Questa soap opera che aveva oramai raggiunto le vette di una sceneggiata da ballatoio, con le dimissioni di Genny Sangiuliano è arrivata al capolinea, e così il vero obiettivo è stato raggiunto.
È una vecchia storia che vediamo ripetersi da anni: cambiano i protagonisti, cambiano i fondali, ma il canovaccio è sempre quello, e ruota attorno alla prurigine e a un moralismo spacciato per “edificante senso delle istituzioni”.
Ecco, alla fine Sangiuliano si è dimesso, però, almeno, non diteci che è cioccolato quello che è stato messo nel ventilatore.
A differenza di tutti i media italiani, abbiamo fatto molta fatica ad appassionarci alla vicenda che ha coinvolto il ministro della Cultura Gennaro Sangiuliano. La politica, come diceva Rino Formica, è “sangue e merda” (e qui si tratta soprattutto della seconda), ma in tutta questa storia di scontrini, amanti, chat private e presunti piani top secret, abbiamo visto soprattutto pruderie e un bigottismo che non è nemmeno troppo sincero.
Con questo intendo dire: ci fossero almeno un Savonarola o un Cicerone ad entusiasmarci con una bella filippica sulla licenziosità dei costumi moderni, potremmo almeno divertirci. Qui, invece, è stato tutto un pettegolezzo su fatti minimi, laterali, bazzecole. Una penosa storia di letto trasformata in affare di Stato. Come sempre in questi casi, si è voluto (e si vuole ancora) ammantare di nobili intenti quella che è, stringi stringi, solo curiosità morbosa o lotta di potere.
Abbiamo letto editorialisti preoccupatissimi dei “segreti” che la signora Boccia potrebbe rivelare (ma, poi, di cosa stiamo parlando?) o domandarsi ossessivamente «a che titolo? a che titolo?» la signora accompagnasse il ministro su e giù per l’Italia. Ne hanno fatto una questione di ordine pubblico e di arcani segreti di Stato, ma è solo fumo per nascondere quel che interessava loro veramente: era la sua amante o no? Si dimetteva o no?
Fanno tanto i libertini e gli uomini di mondo, professano il poliamore e la famiglia queer, ma alla fine sono più allupati di un qualsiasi guardone. Almeno, evitiamoci certe ipocrisie. Come ha scritto Giuliano Ferrara, certo puritanesimo scatta sempre e solo a seconda del soggetto e dell’oggetto: “Se a Berlusconi fossero piaciute cene e balli lap con i maschi, o i masculi come diceva scherzando La Russa, non sarebbe successo niente”. Questa soap opera speriamo sia finita con le dimissioni di Sangiuliano, così il vero obiettivo è stato raggiunto. È una vecchia storia che vediamo ripetersi da anni.

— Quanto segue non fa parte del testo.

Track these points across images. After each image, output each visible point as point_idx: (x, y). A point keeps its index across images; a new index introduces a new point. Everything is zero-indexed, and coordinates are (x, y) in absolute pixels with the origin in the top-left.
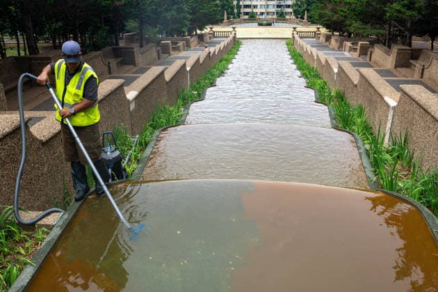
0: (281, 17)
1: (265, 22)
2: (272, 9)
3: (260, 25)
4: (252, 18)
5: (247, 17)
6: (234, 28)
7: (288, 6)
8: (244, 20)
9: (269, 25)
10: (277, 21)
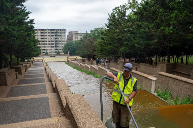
0: (58, 54)
1: (52, 56)
2: (53, 51)
3: (51, 57)
4: (46, 54)
5: (44, 54)
6: (43, 58)
7: (60, 49)
8: (43, 55)
9: (54, 56)
10: (57, 55)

Intanto, con le dimissioni del ministro, al di là del colore politico, rischiamo di vedere penalizzate le zone d’Italia a vocazione turistica che hanno bisogno di valorizzazione e promozione. Sangiuliano stava infatti lavorando alacremente per trovare fondi. La quantità di interventi previsti, ad esempio, per Napoli – che questa estate ha registrato un aumento di turisti del 40% – sembrava notevole e fondamentale per il futuro della città, nonostante alcune decisioni opinabili. Cosa succederà ora?
Marì Muscarà, consigliere indipendente della Regione Campania, fa notare: “Tra i vari progetti previsti quello dell’Albergo dei Poveri, che ha ricevuto finanziamenti sia dal Pnrr che dai fondi di Sviluppo e Coesione, oltre alla Crypta Neapolitana (comprendenti i 12 milioni della Regione), il Teatro dell’Anticaglia, e il raddoppio del Museo Archeologico Nazionale di Napoli con il progetto Mann2, Napoli perde una sponda importante nel governo Meloni. Il ministro Sangiuliano aveva guardato alla sua città natale con grande attenzione, almeno sembrava così, ma ora che è stato travolto dalle dimissioni, rischiamo di veder rallentare molti progetti in corso, e questo non va bene; una città non può basarsi su una persona”.